I just finished making fingerless gloves for my husband and they are too big. I was going to try really hot water and a hot dryer before taking them apart. Do you think it will work? Do you have any other ideas/


----------



## DeeDeeF (Mar 29, 2011)

Where and by how much are they too big? Would it be possible to create new inside seams without adding too much bulk making it smaller when done? As for shrinking in laundry I doubt it would do much if tis 100% acrylic.


----------



## nbaker (Jan 30, 2011)

Acrylic will not shrink. Using very hot water and hot dryer may make the acrylic crunchy. Acrylic is plastic in yarn form. It will melt.
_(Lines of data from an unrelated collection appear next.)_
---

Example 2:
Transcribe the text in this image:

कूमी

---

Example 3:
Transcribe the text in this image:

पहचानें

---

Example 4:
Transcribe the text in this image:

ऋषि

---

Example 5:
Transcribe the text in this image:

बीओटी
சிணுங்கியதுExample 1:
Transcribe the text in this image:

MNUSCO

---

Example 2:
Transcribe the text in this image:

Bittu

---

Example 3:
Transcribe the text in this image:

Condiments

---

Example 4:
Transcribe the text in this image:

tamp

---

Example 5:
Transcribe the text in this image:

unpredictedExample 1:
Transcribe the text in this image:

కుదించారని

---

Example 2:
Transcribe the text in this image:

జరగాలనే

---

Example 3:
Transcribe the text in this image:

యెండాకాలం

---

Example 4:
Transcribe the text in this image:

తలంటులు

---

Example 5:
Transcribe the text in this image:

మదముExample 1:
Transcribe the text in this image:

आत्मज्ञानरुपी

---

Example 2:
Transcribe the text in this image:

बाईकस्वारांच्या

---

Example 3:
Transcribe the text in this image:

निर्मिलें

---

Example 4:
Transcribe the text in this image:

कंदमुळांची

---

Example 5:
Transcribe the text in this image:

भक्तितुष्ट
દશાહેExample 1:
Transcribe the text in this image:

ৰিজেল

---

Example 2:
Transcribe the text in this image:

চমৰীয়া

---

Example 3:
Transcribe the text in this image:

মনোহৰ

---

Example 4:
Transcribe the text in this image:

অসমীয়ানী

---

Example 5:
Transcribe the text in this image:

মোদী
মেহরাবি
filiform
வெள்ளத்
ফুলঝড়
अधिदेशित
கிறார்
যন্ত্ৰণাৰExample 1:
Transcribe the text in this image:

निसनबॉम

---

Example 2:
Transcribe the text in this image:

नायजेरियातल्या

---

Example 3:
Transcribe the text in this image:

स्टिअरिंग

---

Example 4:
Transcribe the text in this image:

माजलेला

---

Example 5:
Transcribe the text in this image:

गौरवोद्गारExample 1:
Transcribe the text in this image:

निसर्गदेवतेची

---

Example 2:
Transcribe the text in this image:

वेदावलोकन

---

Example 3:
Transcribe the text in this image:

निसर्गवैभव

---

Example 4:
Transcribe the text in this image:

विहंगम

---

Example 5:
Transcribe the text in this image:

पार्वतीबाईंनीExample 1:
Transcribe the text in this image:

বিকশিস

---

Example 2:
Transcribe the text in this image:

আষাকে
Take them apart if they are totally unusable. Here in Iowa, when it is really cold we wear gloves over gloves when shoveling snow. Are they usable that way?


----------



## schmack (Apr 3, 2011)

I think I will try taking them apart. They do have a seam down the side. Hopefully the bulky seam will not be too bulky.

Thanks so much for you help.


----------



## Ingried (Sep 23, 2011)

I too have a pair of mittens SIZES too big. One of us wears them over other mittens when taking a walk and keep the keys and phone inside them as well. They are like a purse for hands.
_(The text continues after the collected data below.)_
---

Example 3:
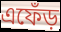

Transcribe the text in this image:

এফেঁড়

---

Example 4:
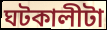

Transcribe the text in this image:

ঘটকালীটা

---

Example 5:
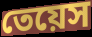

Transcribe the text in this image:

তেয়েস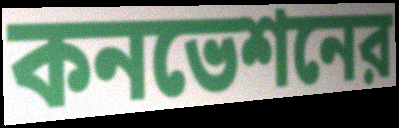
কনভেশনের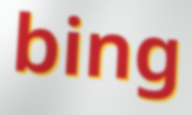
bing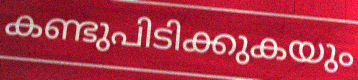
കണ്ടുപിടിക്കുകയും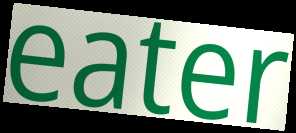
eaterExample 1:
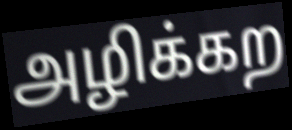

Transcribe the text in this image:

அழிக்கற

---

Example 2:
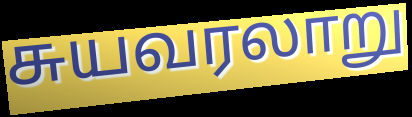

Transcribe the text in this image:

சுயவரலாறு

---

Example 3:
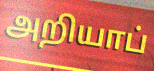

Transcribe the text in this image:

அறியாப்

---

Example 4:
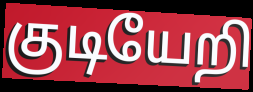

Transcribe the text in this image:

குடியேறி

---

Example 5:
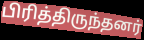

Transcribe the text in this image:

பிரித்திருந்தனர்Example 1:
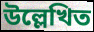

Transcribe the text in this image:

উল্লেখিত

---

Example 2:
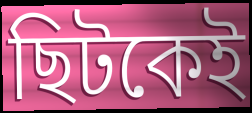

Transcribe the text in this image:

ছিটকেই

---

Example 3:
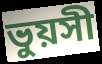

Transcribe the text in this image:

ভুয়সী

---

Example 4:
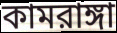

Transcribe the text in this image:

কামরাঙ্গা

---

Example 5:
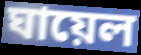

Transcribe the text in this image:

ঘায়েল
No, Acrylic does not shrink.


----------



## pegged (Sep 5, 2011)

You could try, once you have taken the present seam out, to run several lines of sewing machine stitching on each side then cut the excess off and reseam. As already stated, they will not shrink.


----------



## enid (Aug 25, 2011)

I made a teapot cosy in Acrylic, and washed it by hand and it came out too big and floppy.


----------



## pegged (Sep 5, 2011)

Acrylic yarns were made to be machine washed and dried in the dryer. The heat of the dryer helps to return them to the size and shape first made.


----------